- Passage to read:
┏━━

University of Connecticut
Department of Marine Sciences

Dr. J. Evan Ward, Professor

Related Links: University of Connecticut Department of Marine Sciences Marine Sciences Major




Endoscopy Videos

Endoscope Equipment

Video endoscopy has been used in the medical and veterinarian fields for decades to examine internal organs and structures of humans and animals. Its use in marine biology, however, was limited due to cost, lack of techniques, and methodological problems. In 1990, while employed as a post-doctoral Research Fellow at Memorial University, Newfoundland, Canada, my colleagues and I developed techniques to apply video endoscopy to the study of bivalve molluscs. Since that time, the observations and data we have collected from in vivo observations of feeding have shed new light and understanding on the process of particle feeding in bivalves and other suspension feeders.

Numerous conference presentations, invited seminars, and publications have resulted from this work (see Publications). In addition, we have developed an educational video that demonstrates feeding processes in bivalves, and I have participated in the making of an Open University, teaching video that explores the functional biology of suspension feeders.

Note: All video clips are protected by international copyright laws and are intended for use by individual researchers or instructors in a class-room setting. Those wishing to use the video clips for other purposes should contact me for permission.


A. Videos for general interest and education

MPG Movie Clip
**New** Atlantic Slippersnail (Crepidula fornicata) - summary of suspension feeding processes: large format (see Shumway et al. 2015, J. Shellfish Res. 33: 1-13)

MPG Movie Clip
Blue mussel (Mytilus edulis) - summary of suspension feeding processes: medium format

MPG Movie Clip
Eastern oyster (Crassostrea virginica) - particle selection and in vivo sampling: medium format (see Ward et al. 1997, Nature, 390: 131-132)

B. Video produced by the BBC for the Open University (UK).

MPG Movie Clip
This video summarizes suspension feeding processes in bivalves and includes endoscopy sequences. It was produced as part of Open University's Uniformity and Diversity series. Click on the link to the left and then select "Investigating Bivalves."

C. Videos to support data and interpretations presented in Ward et al. (1998, L&O, 43: 741-752) and Ward et al. (2000, L&O, 45: 1203-1210)

┗━━

[Extracted text data from pages]

┏━━

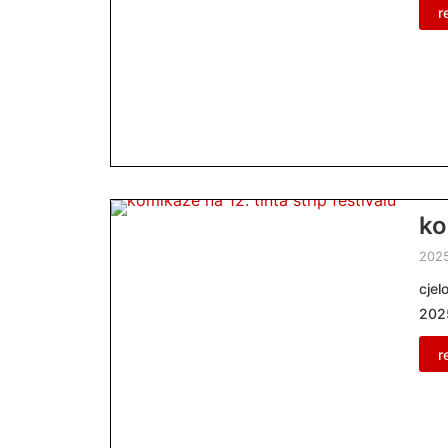
r
ko
202
cjel
2025
r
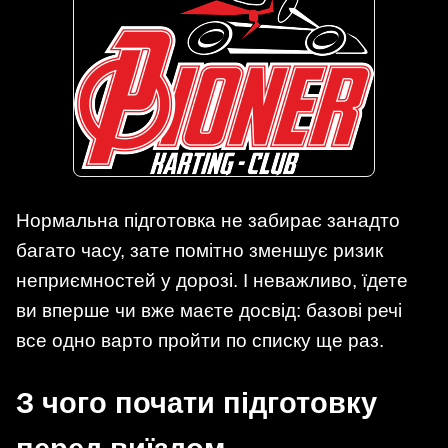
Нормальна підготовка не забирає занадто
багато часу, зате помітно зменшує ризик
неприємностей у дорозі. І неважливо, їдете
ви вперше чи вже маєте досвід: базові речі
все одно варто пройти по списку ще раз.
З чого почати підготовку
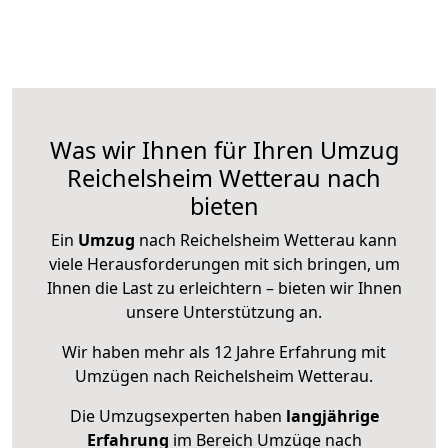
Was wir Ihnen für Ihren Umzug
Reichelsheim Wetterau nach
bieten
Ein
Umzug
nach Reichelsheim Wetterau kann
viele Herausforderungen mit sich bringen, um
Ihnen die Last zu erleichtern – bieten wir Ihnen
unsere Unterstützung an.
Wir haben mehr als 12 Jahre Erfahrung mit
Umzügen nach
Reichelsheim Wetterau
.
Die Umzugsexperten haben
langjährige
Erfahrung
im Bereich Umzüge nach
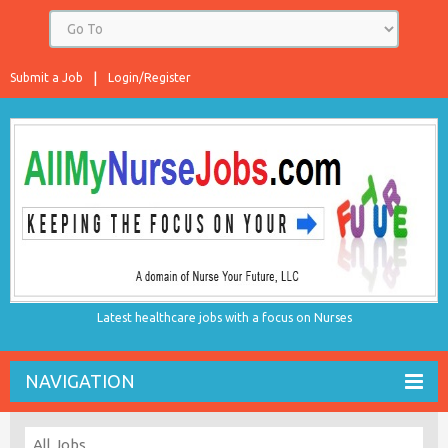
Submit a Job
Login/Register
Latest healthcare jobs with a focus on Nurses
NAVIGATION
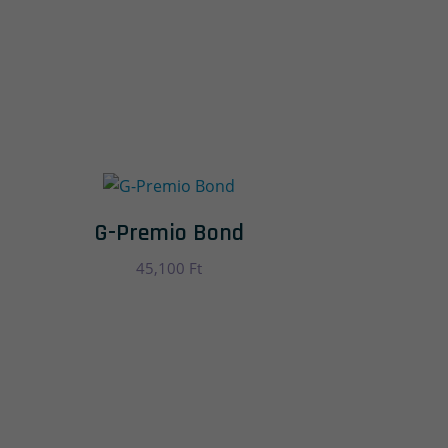
G-Premio Bond
45,100
Ft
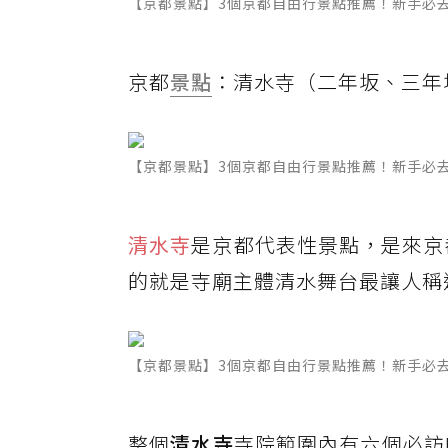
【京都景點】3個京都自由行景點推薦！新手必
京都
景點
：清水寺（二年坂、三年
【京都景點】3個京都自由行景點推薦！新手必
清水寺
是京都代表性景點，是來京
的就是寺廟主體清水舞台最讓人稱
【京都景點】3個京都自由行景點推薦！新手必
​整個
清水寺
寺院範圍內有六個必訪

┗━━

- Work to complete:
**a)** According to the page on endoscopy videos, in what year were the techniques for applying video endoscopy to bivalve molluscs developed?
**b)** Carry on the page on bivalve endoscopy videos from the point where it stops.
The items are material kept apart from the page on endoscopy videos.

- Answers by task:
**a)** They were developed in 1990.

**b)**
These video sequences demonstrate the important points concerning in vivo observations of feeding and our particle capture model. Please see the above papers for a full explanation of data presented in the video clips.

Note: Video clips have been compressed to reduce disk storage space and down-loading time. For best viewing, dim room lights and adjust monitor brightness and contrast if needed. Quality of images will vary depending on quality of the video card and monitor of your computer system. Original images are of higher quality.

MPG Movie Clip
Quality 1:  Demonstration of high quality images obtained with modern endoscope system.
MPG Movie Clip
Quality 2:  Demonstration of low quality images obtained with old endoscope system.
MPG Movie Clip Resolution 1:  Calibration of endoscope system showing 3.0 um as limit of resolution.
MPG Movie Clip
Resolution 2:  Demonstration of some aspects of particle capture and visualization of movement of individual particles and phytoplankton cells.
MPG Movie Clip
Dye Study:  Demonstration of flow characteristics within the pallial cavity.
MPG Movie Clip
Particle Tracking:  Demonstration of particle kinematics above and along the ctenidia of bivalves. Stop-frame analysis allows us to track particle trajectories and movements.

In Vivo Particle Capture in bivalvesD. Digitized frame from in vivo, endoscopic observations of particle capture in bivalves.

Digitized, video micrographs of particle kinematics above and along the frontal surface of the ctenidia (=gill) of two filibranchiate bivalves. Particles (white dots) were positioned on micrographs to illustrate specific paths obtained by motion analysis.

Numbers indicate cumulative frame advances for a given position of the particle (0.033-s time steps, NTSC). The x indicates position of particle when it first contacted a given ctenidial filament. Scale bars are about 100 µm.

(A) Mytilus edulis ctenidium showing direct interception of particle (path 1).
(B) M. edulis ctenidium showing trap-and-flip capture of particle (path 2).
(C) Arca zebra ctenidium showing direct interception of particle (path 1).
(D) A. zebra ctenidium showing particle traversing an interfilamentary space at the level of the frontal surface (skip, path 3). (see Ward et al. 1998, L & O)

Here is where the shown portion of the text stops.